8. Datação e movimento da paisagem Os objetos são passíveis, pois, de uma datação, têm idades. Pela datação dos objetos de uma paisagem deveríamos poder reconhecer a sua idade (ou as suas idades). Mas isso nem sempre é possível, já que, muitas vezes, os objetos antigos são suprimidos da paisagem. Quem desembarca em São Paulo, reconhece a história dos objetos presentes, mas não a história da cidade. Na velha Europa, os traços do passado são mais visíveis; é toda uma diferença de ritmos. Mas em todos os casos não há paisagem indiferenciada de um ponto de vista histórico, exceto a de uma cidade porventura inaugurada ontem.

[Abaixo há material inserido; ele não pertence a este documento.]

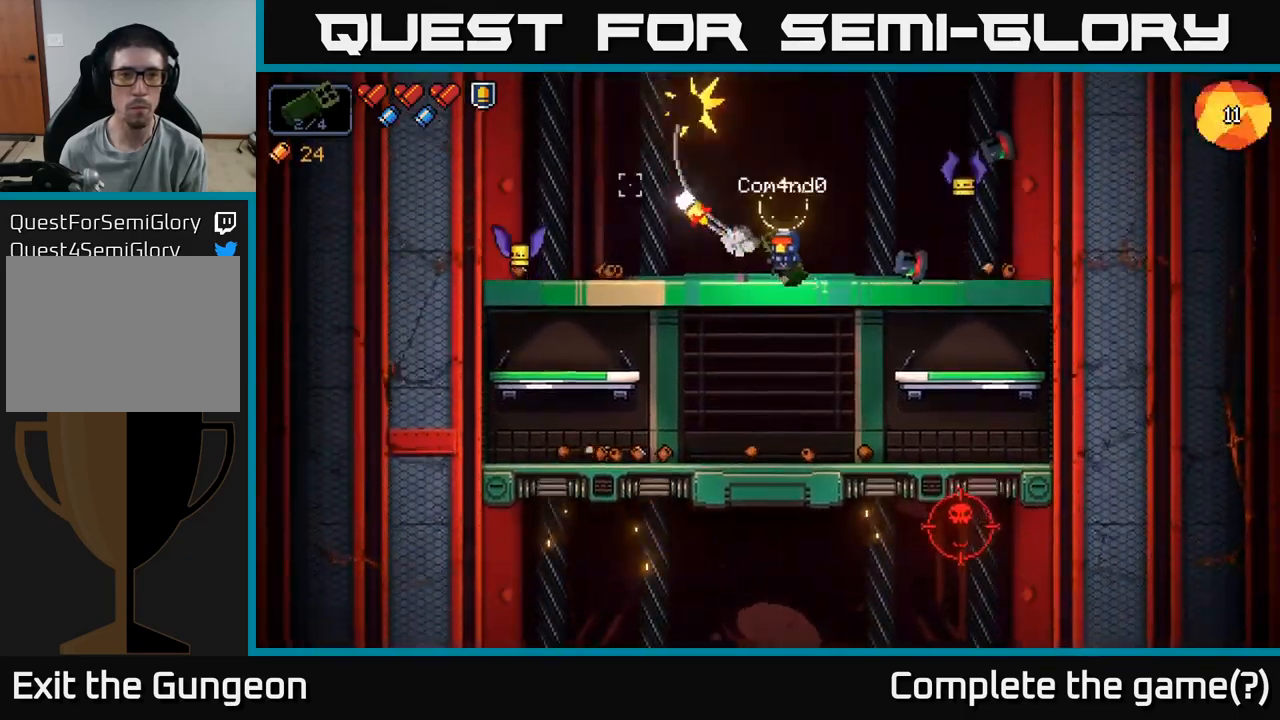
{"buttons": [], "left_stick": "center", "right_stick": "left", "events": [[233, "left_stick", "center"], [283, "R2", "down"], [350, "left_stick", "left"], [416, "R2", "up"], [500, "left_stick", "center"]]}
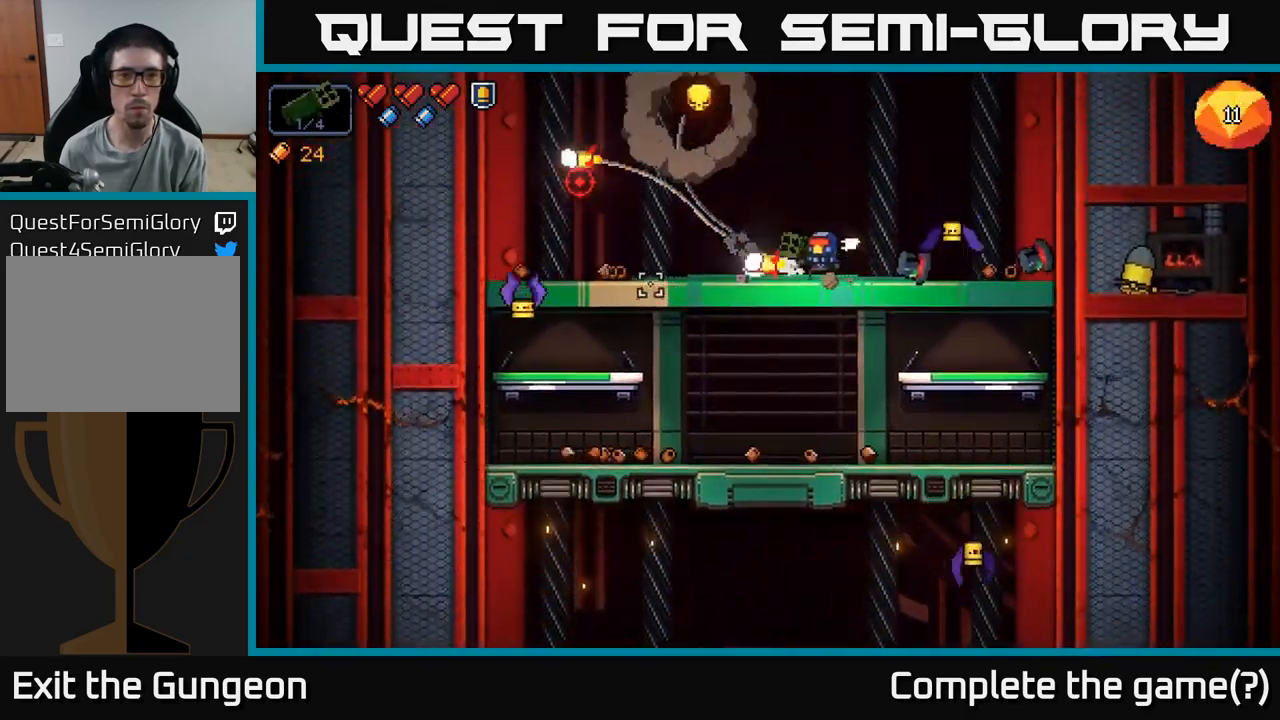
{"buttons": ["A"], "left_stick": "up-right", "right_stick": "right", "events": [[116, "right_stick", "up"], [150, "left_stick", "left"], [183, "right_stick", "right"], [233, "R2", "down"], [383, "R2", "up"], [466, "A", "down"], [483, "left_stick", "up-right"]]}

A paisagem tem, pois, um movimento que pode ser mais ou menos rápido. As formas não nascem apenas das possibilidades técnicas de uma época, mas dependem, também, das condições econômicas, políticas, culturais etc. A técnica tem um papel importante, mas não tem existência histórica fora das relações sociais. A paisagem deve ser pensada paralelamente às condições políticas, econômicas e também culturais. Desvendar essa dinâmica social é fundamental, as paisagens nos restituem todo um cabedal histórico de técnicas, cuja era revela; mas ela não mostra todos os dados, que nem sempre são visíveis.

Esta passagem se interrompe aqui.